Timelessness.
Usually it's a term that means that the music is merely great and possible to cover across generations. A lot of pop music aspires to it, the best stuff usually ends up there by accident.
But then there's music that's actually without a time - whose characteristic sound doesn't limit it or pin it to any one musical period. I guess country music fits but within the rock'n'roll idiom you'd be hard pressed to find something quite as universal as power pop.
Not only does it sound pretty much the same in 1971 and 1991, but in neither age does it feel conciously retro. There was never a power pop revival movement. (A few revitalisation movements, sure, but not a major gap followed by a historically accurate revival.) Nor does it feel outdated at either time, in fact I don't doubt a lot of people would identify the Teenage Fanclub sound as being typical early nineties just as The Raspberries are typical early seventies!
Of course, you could (trivially) say that the combination of sweet vocal harmonies and jangly Rickenbacker guitars (as borrowed off The Byrds) with the empty "power chords" (of The Who or The Small Faces) is a fairly natural one with the combination of sweetness and bite. But that doesn't explain why the sense of melody and chord progression suggested by those bands (and some Beatles songs) also survived in the power pop world for over twenty years, only being majorly influenced by other music some time in the mid nineties. Today, "power pop" sounds significantly different in many ways - mainly due to the influence of the closely related genre of pop punk, itself once clearly influenced by power pop.

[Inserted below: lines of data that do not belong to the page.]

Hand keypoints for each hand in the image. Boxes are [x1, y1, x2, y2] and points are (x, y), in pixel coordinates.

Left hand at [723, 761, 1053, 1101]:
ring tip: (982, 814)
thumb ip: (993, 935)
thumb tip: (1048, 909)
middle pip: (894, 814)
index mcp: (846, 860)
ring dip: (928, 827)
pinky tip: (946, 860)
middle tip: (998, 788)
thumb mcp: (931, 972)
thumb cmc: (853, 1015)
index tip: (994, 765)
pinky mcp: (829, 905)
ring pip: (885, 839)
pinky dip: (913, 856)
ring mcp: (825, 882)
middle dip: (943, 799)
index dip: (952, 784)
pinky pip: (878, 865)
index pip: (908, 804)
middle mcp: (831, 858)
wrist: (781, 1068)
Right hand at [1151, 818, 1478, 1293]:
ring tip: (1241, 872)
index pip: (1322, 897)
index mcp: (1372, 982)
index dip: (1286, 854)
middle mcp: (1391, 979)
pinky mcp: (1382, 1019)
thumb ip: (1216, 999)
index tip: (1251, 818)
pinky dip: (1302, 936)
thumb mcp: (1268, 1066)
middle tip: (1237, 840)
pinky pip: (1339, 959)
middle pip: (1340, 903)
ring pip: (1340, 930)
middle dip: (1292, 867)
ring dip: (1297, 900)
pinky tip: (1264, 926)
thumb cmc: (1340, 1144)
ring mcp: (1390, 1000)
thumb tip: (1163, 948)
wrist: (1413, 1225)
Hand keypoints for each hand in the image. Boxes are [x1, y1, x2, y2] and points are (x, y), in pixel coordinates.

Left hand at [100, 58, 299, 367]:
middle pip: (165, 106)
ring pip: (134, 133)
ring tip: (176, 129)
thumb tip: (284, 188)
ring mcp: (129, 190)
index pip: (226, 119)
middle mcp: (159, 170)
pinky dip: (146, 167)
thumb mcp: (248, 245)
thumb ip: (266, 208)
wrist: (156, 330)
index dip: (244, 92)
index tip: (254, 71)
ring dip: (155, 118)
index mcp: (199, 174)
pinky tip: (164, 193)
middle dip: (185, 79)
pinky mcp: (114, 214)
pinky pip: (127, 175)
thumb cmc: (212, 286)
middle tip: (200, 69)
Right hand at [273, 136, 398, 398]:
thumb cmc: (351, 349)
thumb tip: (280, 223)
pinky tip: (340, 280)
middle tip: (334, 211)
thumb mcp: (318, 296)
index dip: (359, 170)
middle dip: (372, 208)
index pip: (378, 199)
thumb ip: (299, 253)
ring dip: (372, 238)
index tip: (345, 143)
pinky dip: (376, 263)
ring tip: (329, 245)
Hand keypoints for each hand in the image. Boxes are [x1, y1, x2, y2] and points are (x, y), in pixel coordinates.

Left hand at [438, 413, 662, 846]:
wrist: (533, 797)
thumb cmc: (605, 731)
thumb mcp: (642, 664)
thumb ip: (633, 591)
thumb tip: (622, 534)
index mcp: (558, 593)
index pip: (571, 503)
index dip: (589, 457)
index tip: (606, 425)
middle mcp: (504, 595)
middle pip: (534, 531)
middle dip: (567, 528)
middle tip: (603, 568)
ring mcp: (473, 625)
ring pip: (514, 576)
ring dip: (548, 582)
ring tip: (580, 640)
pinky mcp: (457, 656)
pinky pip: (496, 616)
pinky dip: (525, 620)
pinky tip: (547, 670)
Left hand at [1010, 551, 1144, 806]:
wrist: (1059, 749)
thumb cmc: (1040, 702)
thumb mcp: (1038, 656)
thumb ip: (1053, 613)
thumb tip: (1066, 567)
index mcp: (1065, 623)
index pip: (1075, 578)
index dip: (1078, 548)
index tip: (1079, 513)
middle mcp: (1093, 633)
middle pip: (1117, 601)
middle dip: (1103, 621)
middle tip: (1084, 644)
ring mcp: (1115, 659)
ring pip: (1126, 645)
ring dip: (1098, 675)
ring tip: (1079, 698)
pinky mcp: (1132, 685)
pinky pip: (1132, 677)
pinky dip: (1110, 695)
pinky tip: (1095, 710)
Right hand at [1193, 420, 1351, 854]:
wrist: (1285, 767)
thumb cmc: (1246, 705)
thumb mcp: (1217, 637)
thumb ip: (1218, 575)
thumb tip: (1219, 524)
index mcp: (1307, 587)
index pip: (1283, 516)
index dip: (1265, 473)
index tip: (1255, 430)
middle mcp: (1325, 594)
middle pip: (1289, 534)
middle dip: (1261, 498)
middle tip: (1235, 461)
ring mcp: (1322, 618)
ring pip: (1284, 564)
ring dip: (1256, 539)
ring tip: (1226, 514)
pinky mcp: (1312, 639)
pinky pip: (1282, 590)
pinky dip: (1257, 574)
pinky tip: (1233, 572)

But for most of it's history it's been almost too consistent. Starting out in the hands of The Raspberries and Badfinger in the early seventies as a kid of counterreaction to the heavier rock sounds and insipid pop of the time, it was quickly supplanted by the similarly hard-sweet glam in the UK and became a very clearly US-centered phenomenon. Then while those two originator bands were imploding in insipid commerciality and drug-fuelled suicide respectively, a series of awkward, off-the-map squares appeared to take on the reins.
In Memphis, Tennesee, gawky former child star Alex Chilton and his band Big Star created perfect little pop symphonies to practically no audience. In Berkeley, California, a bunch of bands on the tiny Beserkley label (including the increasingly weird Jonathan Richman,
the well-haired Rubinoos and the puntastic Greg Kihn) barely charted despite some of the sweetest pop ever created. Virginia foursome Brat became Artful Dodger and struggled in vain on a bad major deal and folded below a non-comprehending audience. A group called Cheap Trick consisting of a fat man with a moustache, a silly-hatted guitarist, a fair-haired girly man and a ludicruous 18-string bassist didn't chart anywhere but in Japan.
But then suddenly the genre, still sounding pretty much the same, broke through commercially. With the advent of New Wave, it was suddenly hip to be square. Cheap Trick was probably first (with live classic "At Budokan"), but The Knack's My Sharona was probably the biggest hit. If you feel that's a touch too New Wave, listen to one of their other songs:
That coupled with other hits by great groups like the dB's, Nick Lowe, The Records, The Romantics etc. created what's seemingly one of the greatest period combining good music with commercial viability in history. Strangely, this period barely had time to die through overproduction before it got a new shot in the arm through bands like the aforementioned Teenage Fanclub, Matthew Sweet, Material Issue and the Posies, and that carried it into the nineties. Still not really cool, but this time helped by a new sweet-and-hard genre, indie rock...
It's so interesting to see how the genre has always had a fruitful relationship with other softish, sensitive lower-middle-class white male genres, influencing and being influenced by glam, new wave, indie and pop punk in turn. Power pop has always run through as a universal streak and now it's turning up again in bands like The New Pornographers and Babyshambles. Perhaps the answer as to why the sound stays the same is that it's actually truly timeless, buried deep down in the collective conciousness and always sounding fresh because it's always the sound of the young, awkward, slightly feminine boy whose image is deeply ingrained in our minds.